Blog | matter & bytes

Of (unit-)tests and code

July 22, 2021 · 10 min read

"To me, legacy code is simply code without tests."
-- Michael C. Feathers

I want you to take a few moments and think about this quote. Read it five times, take a look at the window, and think about it.

Done? Allright, let's continue! If the exercise above made you a little uneasy, you are not alone. I'll be the first to admit that I have written some legacy code in the past. Most probably you did it too. Many (let's call that number $N^\text{today}$ ) people are writing legacy code as you read these lines. The main goal of this article is to make $N^\text{tomorrow} \lt N^\text{today}$ . Instead of attempting to write an exhaustive article, my strategy to convince you will rely on personal experiences. Along the way, I will also point to some references.

I was first exposed to the quote above in 2011, when I was just starting to get excited about C++. Enthusiastic about the programming language I had just decided to learn, I started looking for books which taught me what good C++ code looks like. Although it is not C++-specific, Michael's book Working effectively with legacy code was one of the first recommendations that I had found. I spent many evenings reading through it, and it seemed to make sense. The only problem was that I was not in the right situation to truly appreciate it -- instead of having to work with existing code, I was (luckily) in the situation where I could start something new. All I had were small scripts and fluid dynamics simulations, which were not too difficult to understand. On the other hand, there were many incentives to increase the number of features of my software, and I was somewhat aware of a corresponding increase in complexity. However, I had gotten used to manually testing my software (ocasionally), and adding unit-tests seemed like extra work (and who has time for that, when there are so many other fun things to learn and try?). I sometimes hear similar attitudes being expressed by software developers at earlier stages of their careers. From a certain point of view, it makes perfect sense -- when everything is new, you want to explore as much as possible, to get a better feeling for the possibilities available.

The growing elephant in the room#

Many software projects remain small. Perhaps you want to analyze some data and make some plots. Fire-up a Jupyter notebook, iterate until you obtain your figures, and you are done. If you are like me (and can afford the time), maybe you go back to do some refactoring, in case you feel that you might need to use that code in the future. After the paper is published, you probably let that code sit on your hard-drive, until the drive fails¹.

However, once-in-a-while, a small project begins to grow. You start re-using that code over and over, so you might decide to create a library². You show it to other people, and some of them like it. They tell you that they would like it more if you only added feature $X$ and $Y$ . You go ahead and do that (while also adding features $Z$ and $W$ because you can). Without you even noticing it, the project has grown. Not too much, but enough to no longer fit in your head. Only that you may not be aware of that yet.

The feature-requests keep coming, and you do your best to keep up. However, at some point, you might notice a few strange things:

You no longer understand all of the code.
Adding features becomes harder and harder.
You might start getting a little anxious whenever you need to work on that code.

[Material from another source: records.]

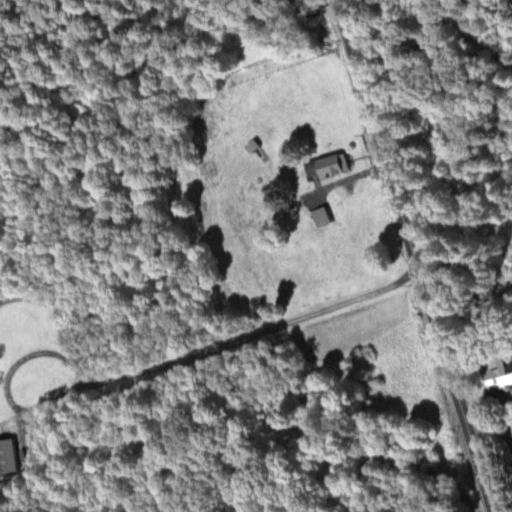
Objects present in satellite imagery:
building: (328, 167)
building: (321, 216)
road: (432, 254)
road: (480, 283)
building: (500, 375)
road: (242, 441)
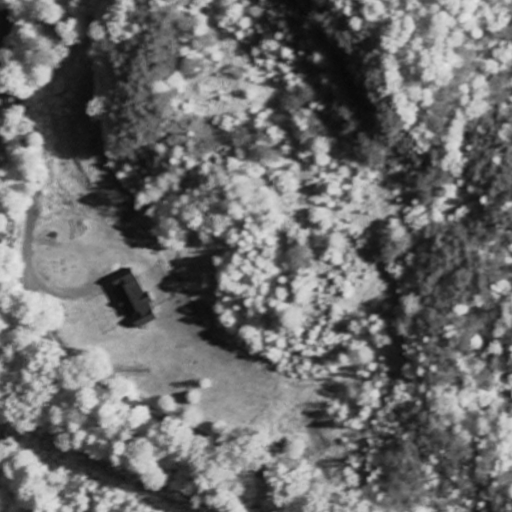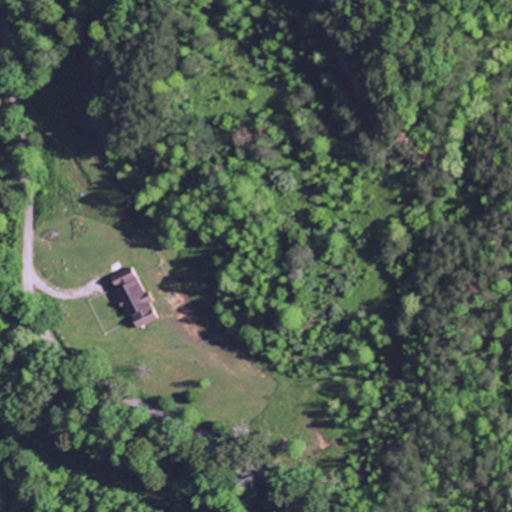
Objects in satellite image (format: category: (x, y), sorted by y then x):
building: (142, 300)
road: (41, 321)
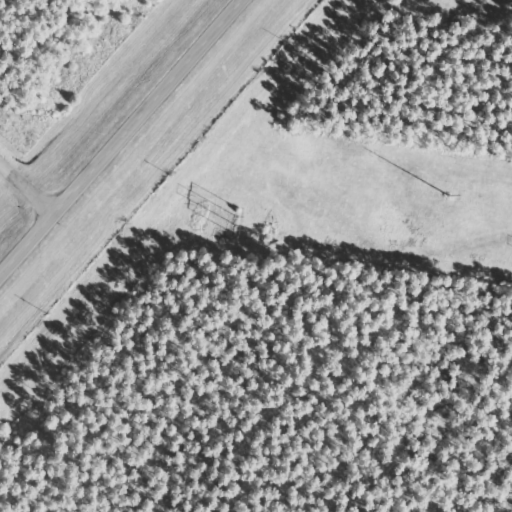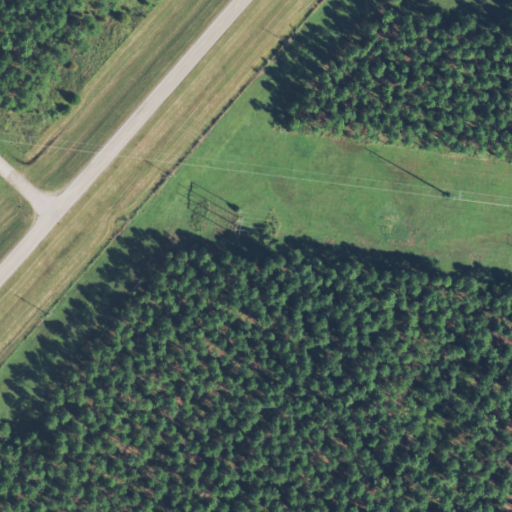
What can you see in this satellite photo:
road: (120, 136)
road: (27, 188)
power tower: (475, 192)
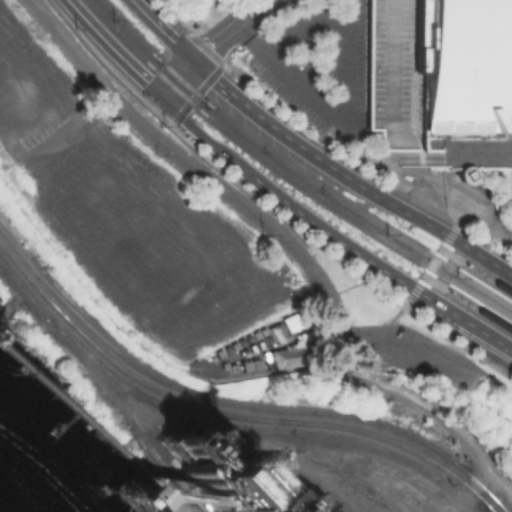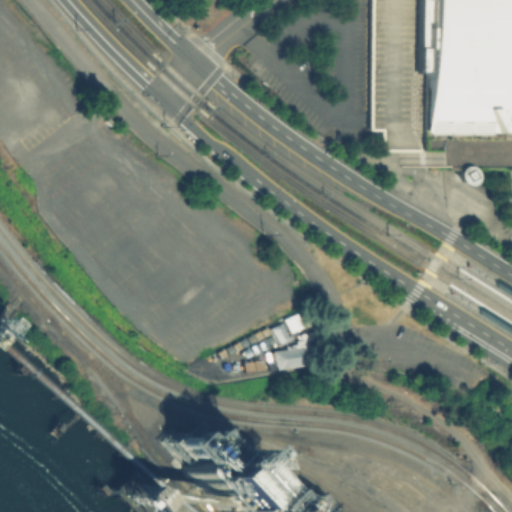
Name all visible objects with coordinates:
road: (307, 21)
road: (228, 30)
road: (157, 33)
road: (108, 51)
road: (214, 57)
traffic signals: (193, 63)
parking lot: (314, 65)
building: (461, 65)
road: (343, 68)
building: (432, 68)
road: (389, 69)
road: (202, 70)
parking lot: (393, 72)
building: (393, 72)
road: (175, 81)
road: (294, 82)
road: (200, 90)
traffic signals: (159, 99)
road: (302, 126)
road: (199, 134)
road: (53, 136)
road: (475, 152)
road: (367, 155)
road: (326, 163)
road: (192, 164)
road: (388, 167)
railway: (293, 168)
road: (428, 173)
road: (438, 174)
building: (463, 174)
railway: (285, 175)
road: (422, 199)
road: (424, 199)
road: (325, 231)
road: (485, 236)
road: (480, 256)
road: (430, 264)
road: (476, 271)
road: (345, 290)
railway: (441, 291)
railway: (505, 296)
road: (467, 303)
road: (437, 304)
road: (385, 323)
building: (280, 327)
road: (436, 331)
railway: (65, 333)
road: (486, 334)
road: (272, 343)
road: (404, 347)
parking lot: (265, 349)
building: (283, 355)
parking lot: (411, 356)
railway: (235, 403)
road: (422, 409)
railway: (227, 414)
railway: (336, 457)
railway: (283, 458)
railway: (363, 473)
railway: (314, 479)
building: (222, 480)
road: (417, 487)
road: (473, 491)
building: (158, 498)
railway: (382, 507)
railway: (488, 509)
building: (284, 510)
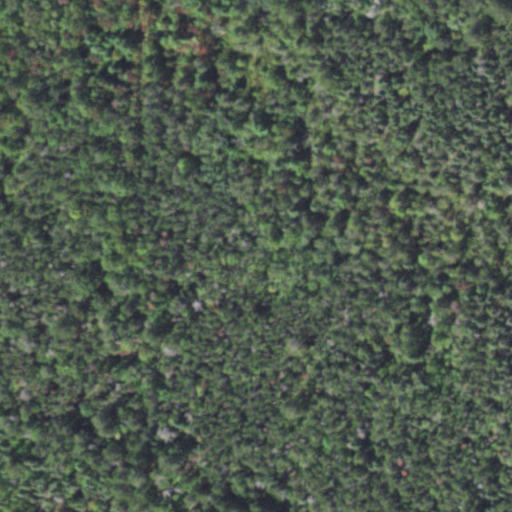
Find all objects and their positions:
road: (138, 256)
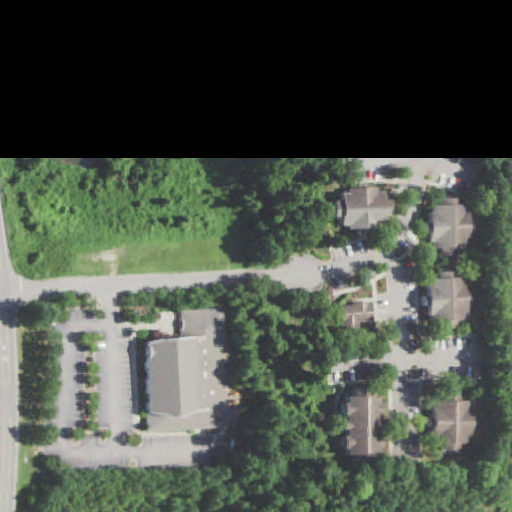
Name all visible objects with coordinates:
building: (21, 15)
building: (22, 15)
building: (211, 22)
building: (212, 24)
road: (84, 36)
building: (127, 55)
building: (127, 56)
building: (47, 65)
building: (47, 66)
building: (365, 112)
building: (365, 112)
road: (408, 161)
road: (421, 163)
building: (360, 209)
building: (446, 227)
building: (447, 227)
road: (196, 281)
road: (263, 294)
road: (81, 300)
road: (111, 300)
building: (444, 300)
building: (445, 300)
road: (111, 304)
building: (354, 314)
building: (355, 315)
road: (401, 353)
road: (403, 358)
building: (186, 375)
building: (185, 376)
road: (66, 379)
road: (5, 397)
road: (3, 401)
building: (449, 423)
building: (450, 423)
building: (360, 426)
building: (360, 426)
building: (234, 442)
building: (234, 453)
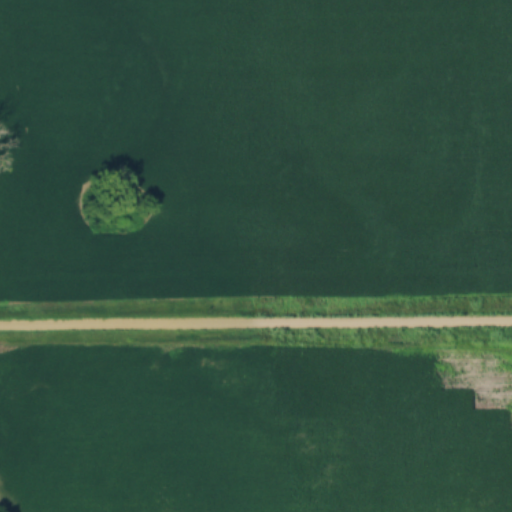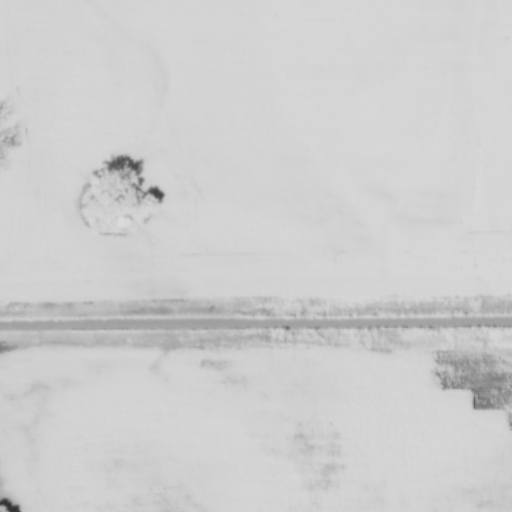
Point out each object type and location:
road: (256, 320)
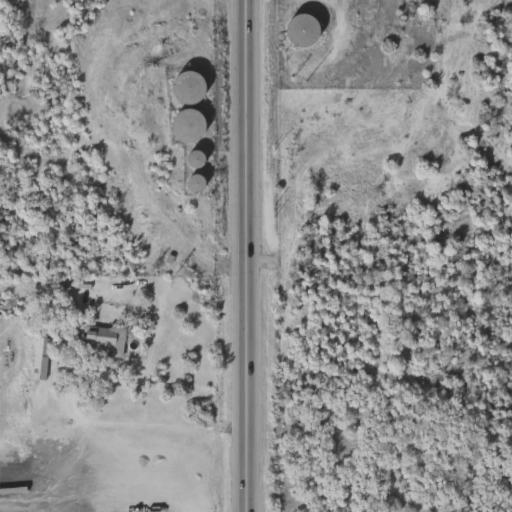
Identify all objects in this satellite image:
building: (299, 31)
building: (300, 31)
building: (185, 85)
building: (186, 85)
building: (184, 125)
building: (184, 125)
building: (192, 158)
building: (192, 159)
building: (192, 183)
building: (193, 183)
road: (244, 256)
building: (99, 341)
building: (37, 358)
building: (37, 359)
road: (128, 425)
road: (121, 480)
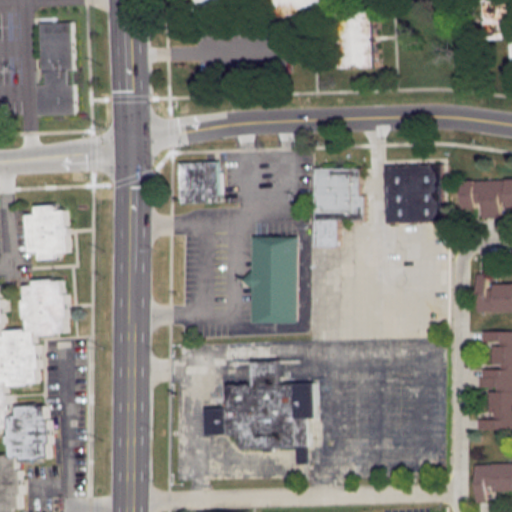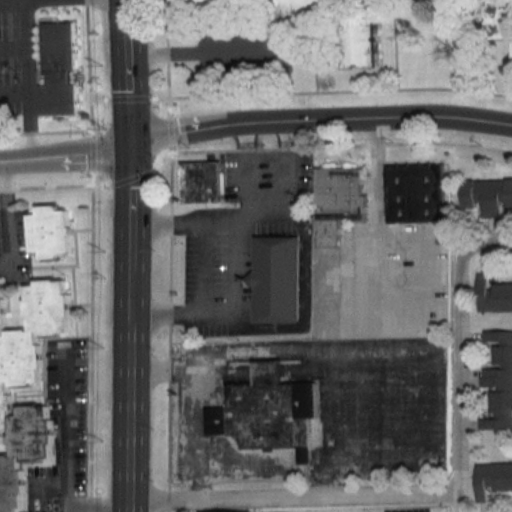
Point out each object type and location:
building: (217, 4)
building: (308, 7)
building: (500, 19)
building: (360, 40)
road: (26, 45)
road: (13, 49)
road: (202, 53)
building: (59, 70)
building: (60, 70)
road: (127, 74)
road: (89, 86)
road: (28, 112)
road: (320, 125)
road: (45, 132)
traffic signals: (130, 150)
road: (65, 159)
road: (246, 173)
road: (132, 177)
building: (204, 181)
building: (203, 182)
road: (54, 186)
building: (416, 194)
building: (488, 196)
building: (338, 203)
road: (9, 219)
road: (182, 220)
building: (52, 231)
building: (52, 232)
road: (234, 247)
road: (490, 248)
road: (129, 262)
road: (206, 267)
building: (277, 279)
building: (277, 279)
building: (493, 295)
building: (49, 308)
building: (2, 313)
road: (91, 342)
building: (21, 359)
road: (373, 364)
road: (456, 373)
building: (498, 382)
building: (27, 384)
building: (6, 408)
building: (272, 412)
building: (32, 434)
road: (128, 440)
road: (66, 462)
building: (493, 478)
building: (11, 484)
road: (49, 487)
road: (292, 502)
road: (456, 505)
road: (127, 508)
road: (67, 509)
building: (229, 511)
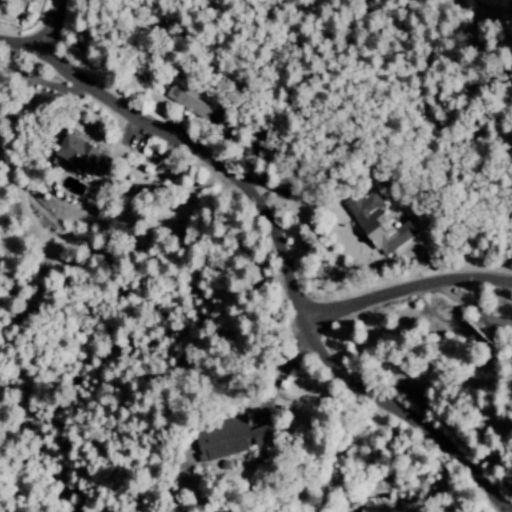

So what happened? This was a project you loved, and you did your best. However, despite your best intentions, it turned into an unwieldy mess.

I have been in that situation more than once. Initially, I thought the problem was mainly in the code. I told myself that, if only I would have strived to make the code more clear, things would have been more manageable. Surely, design patterns should have helped, as well as a better thought-of architecture. However, how do you draw a clean architecture when the software is just growing organically?

The architecture of the code is often evolving (and you should accept that)#

In the case of software which grows organically, I would argue that you should expect architectural changes. If you want your software to survive, you need to be prepared for that fact. And (as you probably guessed by now), the best way to prepare is to write tests.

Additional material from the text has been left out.